In St. Louis visit, activist Anat Hoffman talks about fight for equality at Western Wall

Anat Hoffman, director of the Israeli Religious Action Center and chair of Women of the Wall, served as scholar-in-residence recently at Shaare Emeth.  View video from the interview at stlljewishlight.com/multimedia. Photo: Eric Berger

By Eric Berger, Staff Writer

Anat Hoffman, one of the leading proponents for changes at the Kotel, wants Jews in St. Louis and other parts of the world to push for breaking down walls at the Western Wall. 

The director of the Israeli Religious Action Center, an organization that promotes pluralism in Israeli society, has been working for 27 years to allow women to wear prayer shawls and read from the Torah at Judaism’s holiest site.

The Women of the Wall, a prayer group that Hoffman chairs, reached an agreement in January with the haredi Orthodox establishment that controls the site to increase accessibility at and expand an egalitarian prayer space at the Wall. The deal has since stalled because of the Orthodox group’s opposition to a shared entrance to both sites — egalitarian and the part where men and women pray separately — and to non-Orthodox representation on the committee that oversees the new space. 

Now on a tour of the United States to promote her cause, Hoffman spent Shabbat and Shavuot in St. Louis, and urged Jews in the diaspora, where the Reform and Conservative movements have a much larger presence, to advocate for equality at the Wall. 

“Israel is way too important to be left to the Israelis,” Hoffman said in an interview with the Jewish Light at Congregation Shaare Emeth. In short, American Jewry must lead the charge, Hoffman said. 

“If someone from Israel says, ‘You don’t pay taxes here. You don’t send your children to the army. What right do you have to tell us how to run our holiest place?’ Here’s your answer: It’s not your holiest place. It’s the holiest place of every Jew on the planet,” said Hoffman, who was visiting Shaare Emeth as the synagogue’s scholar-in-residence.

While Reform and Conservative Jews constitute only 7.5 percent of the Jewish population in Israel, according to polls, the groups comprise more than half the Jewish population in the United States.

Hoffman has been harassed and arrested a number of times at the Wall for trying to pray with a Torah. A few days before Hoffman’s visit to St. Louis, Lesley Sachs, the director of Women of the Wall, was detained for questioning after she was caught with a Torah scroll in the prayer plaza before the Wall.  
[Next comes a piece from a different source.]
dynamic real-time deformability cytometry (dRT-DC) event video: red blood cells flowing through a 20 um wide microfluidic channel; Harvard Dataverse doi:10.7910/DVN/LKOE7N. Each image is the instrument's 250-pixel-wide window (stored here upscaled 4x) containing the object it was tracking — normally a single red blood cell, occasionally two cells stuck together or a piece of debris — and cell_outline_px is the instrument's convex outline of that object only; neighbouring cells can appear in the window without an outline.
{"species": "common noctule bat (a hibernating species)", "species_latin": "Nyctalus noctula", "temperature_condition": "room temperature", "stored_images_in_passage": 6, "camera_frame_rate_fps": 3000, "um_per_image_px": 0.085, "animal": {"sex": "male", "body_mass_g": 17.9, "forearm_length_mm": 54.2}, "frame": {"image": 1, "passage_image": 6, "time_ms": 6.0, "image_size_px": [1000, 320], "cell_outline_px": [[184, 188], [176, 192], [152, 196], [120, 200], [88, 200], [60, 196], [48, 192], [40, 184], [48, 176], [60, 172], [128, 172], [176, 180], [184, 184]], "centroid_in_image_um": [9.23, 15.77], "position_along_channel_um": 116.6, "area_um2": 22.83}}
Hoffman suggested that young women and men on Birthright trips, among others, should carry Torahs through Jerusalem to the Wall and “demand to go in with your Torah. On your trip to Israel, literally it’s your birthright, and the guard there will say, ‘No, you can’t bring your Torah in,’ and you make a moment out of that.”
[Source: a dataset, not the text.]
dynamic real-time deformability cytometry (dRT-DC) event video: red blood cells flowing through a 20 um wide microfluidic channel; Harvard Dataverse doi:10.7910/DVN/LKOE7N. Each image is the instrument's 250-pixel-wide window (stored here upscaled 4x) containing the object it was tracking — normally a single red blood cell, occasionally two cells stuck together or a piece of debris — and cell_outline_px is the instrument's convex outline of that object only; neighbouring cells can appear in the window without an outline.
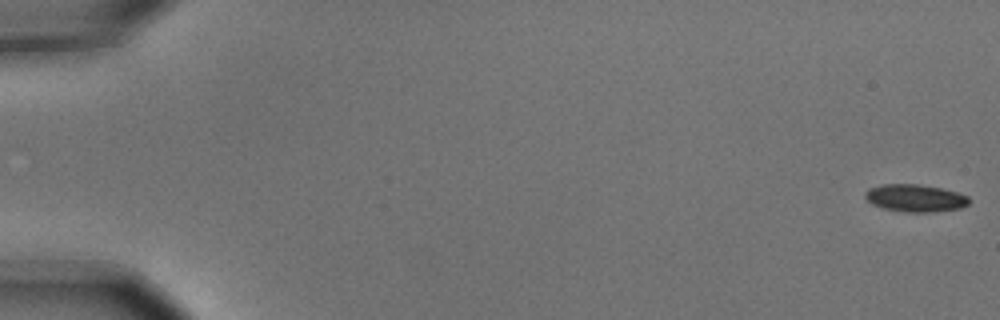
{"species": "common noctule bat (a hibernating species)", "species_latin": "Nyctalus noctula", "temperature_condition": "cold", "stored_images_in_passage": 6, "camera_frame_rate_fps": 3000, "um_per_image_px": 0.085, "animal": {"sex": "male", "body_mass_g": 15.6}, "frame": {"image": 1, "passage_image": 1, "time_ms": 0.0, "image_size_px": [1000, 320], "cell_outline_px": [[968, 204], [960, 208], [932, 212], [908, 212], [884, 208], [872, 204], [864, 196], [864, 192], [868, 188], [884, 184], [916, 184], [940, 188], [956, 192], [968, 196]], "centroid_in_image_um": [77.76, 16.83], "position_along_channel_um": 7.2, "area_um2": 16.42}}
And she urged Jews outside of Israel to visit Israeli consulates “with your talitot and your Torah, and you demand from the consul general to convey to Israel that you want to have the women of your congregation hold the Torah, read the Torah” at the Wall. 
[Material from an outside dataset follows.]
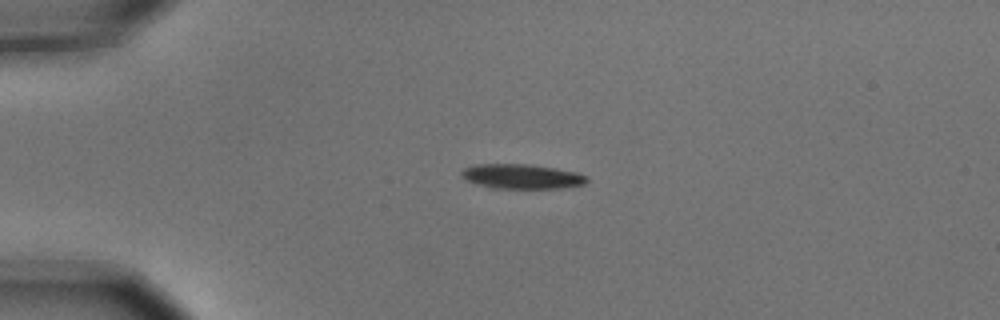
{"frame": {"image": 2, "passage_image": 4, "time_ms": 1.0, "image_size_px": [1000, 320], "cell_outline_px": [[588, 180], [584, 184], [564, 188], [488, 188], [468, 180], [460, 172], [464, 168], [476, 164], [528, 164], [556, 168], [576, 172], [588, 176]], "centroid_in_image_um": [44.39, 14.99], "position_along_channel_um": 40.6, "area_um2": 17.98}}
But that pressure, it would seem, has to come from outside of Israel. Within Israel, the number of Reform Jews remains small. Hoffman said that number is growing. 

“If Israelis are going to have a religious ceremony of some kind, they would certainly consider a Reform or Conservative service,” she said. 

But, Hoffman suggested, secular Israelis “don’t go to the Wall. They have given up. They believe that it’s the ultra-Orthodox discothèque.”

If there were to be one entrance where either option is visible, as the deal stipulated, Hoffman is confident the number of people visiting the egalitarian space would resemble that in the main prayer space.

“May the best plaza win, and I think our’s has a good chance,” Hoffman said. 

Aside from negotiations at the Wall, Hoffman said another chief concern is racism against Arabs in Israel. After mentioning that, she said she was looking forward to visiting Ferguson.

“I want to know how you dealt with a police force that adopted a policy against minorities. We suffer from something similar,” she said. “Israel has a real problem in that some people, particularly rabbis, incite for violence against minorities as retaliation for terrorist attacks.”

Despite the recent setbacks, Hoffman and others are optimistic that the various parties will be able to reach an agreement to allow women to pray freely at the Wall. 

Rabbi Rick Jacobs, the president of the Union for Reform Judaism, visited St. Louis earlier this month and described Hoffman as “extraordinary.”

“One of the reasons we have as made as much progress as we have and in the coming months” will  hopefully reach an agreement on the Wall, said Jacobs, who has been active in negotiations, “is because of her courage.”

Hoffman also remains confident. 

“I am absolutely sure that there will be a bat mitzvah at the Western Wall for Jewish girls. It makes absolutely no sense that it won’t happen because all the facts are showing that women have entered the final frontier of the religious world,” Hoffman said and then mentioned the increasing number of female rabbis in the United States. “There is no doubt in my mind that there will be equality at the Western Wall. The question is, how long will it take?”